9 December 2011

Update-ish

Hi Folks. Sorry for the quiet, I have too much to say, deterring me from being able to make a coherent sentence, little less a whole blog post. There's plenty of stuff in the woodwork, and it will come out fairly soon, I promise, including a book I'm writing. However, I've been doing lots of smaller stints at my Google+ channel with drips of ideas and good stuff found elsewhere. I think that that will be my platform from now on, where here on the blog I'll do the bigger and more serious stuff, while the Google+ channel a more constant drip. I've given up on Twitter as the noise was unbearable, and Facebook is ... well, I can't really use that kind of language in front of you good people.

Here's a quick update; family doing good (and my girls exceptionally so, with grades through the roof, talents earning them rewards), we're more settled these days, plodding along with our various more or less interesting projects. I'm taking a bit more pictures which I'll showcase later, a few videos, art, music, etc. The girls are really getting good on violin, and we've started up a string ensemble (if you're in the Kiama area and play either strings or classical, come and have some fun with us! There might be a oboe-player nearby). Works fine. Life's normal.

in more technical news, xSiteable - my latest project that mixes Topic Maps with all sorts of event-based plugin fun using PHP - is that I've spent a lot of (possibly too much) time on the database side of things, creating a common xPath-based simple query language that is SQL, NoSQL and XPath compatible, and a host of ready-made plugins for it (PDO, SQL Topic Maps, LDAP / AD, session, array). The way to describe various parts of your data then becomes a cached layer of reusable nuggets of data, like " $data->get ('some-identifier' ) ", no matter where in the application it gets called, will always refer to the same data, cached or create based on definitions elsewhere (so, using a rather declarative approach in which, I feel, you can define what your application does better than any other approach I've used before.

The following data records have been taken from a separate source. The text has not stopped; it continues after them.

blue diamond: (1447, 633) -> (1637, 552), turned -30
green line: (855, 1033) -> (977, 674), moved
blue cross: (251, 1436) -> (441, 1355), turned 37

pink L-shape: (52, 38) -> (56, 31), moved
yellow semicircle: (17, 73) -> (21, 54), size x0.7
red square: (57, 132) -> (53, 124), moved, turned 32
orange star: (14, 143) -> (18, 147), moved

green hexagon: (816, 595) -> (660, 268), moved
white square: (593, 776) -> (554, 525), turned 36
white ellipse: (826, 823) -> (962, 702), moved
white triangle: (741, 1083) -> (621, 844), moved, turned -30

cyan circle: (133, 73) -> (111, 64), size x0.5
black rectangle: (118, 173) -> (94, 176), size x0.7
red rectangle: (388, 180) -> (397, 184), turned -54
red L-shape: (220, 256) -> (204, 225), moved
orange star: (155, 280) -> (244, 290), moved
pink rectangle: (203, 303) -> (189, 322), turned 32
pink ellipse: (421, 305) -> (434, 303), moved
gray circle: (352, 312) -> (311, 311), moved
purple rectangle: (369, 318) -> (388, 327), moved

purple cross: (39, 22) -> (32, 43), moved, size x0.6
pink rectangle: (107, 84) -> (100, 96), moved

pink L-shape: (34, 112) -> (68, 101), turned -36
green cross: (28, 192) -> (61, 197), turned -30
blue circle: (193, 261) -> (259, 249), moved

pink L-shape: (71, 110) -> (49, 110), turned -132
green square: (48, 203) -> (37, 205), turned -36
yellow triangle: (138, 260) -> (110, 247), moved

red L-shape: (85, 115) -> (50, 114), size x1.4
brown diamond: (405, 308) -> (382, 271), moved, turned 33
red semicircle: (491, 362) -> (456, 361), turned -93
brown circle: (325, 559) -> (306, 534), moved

For example, each plugin can define data sources, queries (with or without parameters) using the global query language, or ask if it's allowed to use the native language (and mostly it is, but some times you may wish to not do that, for example in core modules and such). I use events for application flow, so for example handling of users are done through the events XS_ON_USER_BLANK, ..._CONFIG, and ..._CHECK which other plugins can hook into to provide user credentials or services back to the framework.

I'm also revamping the content management and document management / store aspects of it, making sure that I don't fall into pitfalls of persistent identification, nor that I cause trouble later. Every part of the application hooks into events, and each part of the screen are rendered through them, so you can inject snippets of GUI into various parts based on them using a layout module (for example, if the GUI renders a document, a button can be injected that does something, like add the ability to share a document, or whatever, you decide). Events, events, events. I've hence also made the event handler a bit more robust.

Finally, I've made everything even more RESTful, even internal services are done through REST. Want to add a menu item to the main menu? POST your item to the resource for the menu module. And so on. Every module and plugin has a resource assigned, and the "API" (I use that term loosely) is through that or a sub-set. I've even designed the data management back-end this way, so any data source you define will have an automatic RESTful API to it, if you allow it.

Security. Yeah, working on it, and I'll explain it better later, but it's almost done as well, where any object have a CRUD self / CRUD sub-elements RESTful model. More on that later.

Ok. It's the weekend. Have fun, and I'll see you on the other side.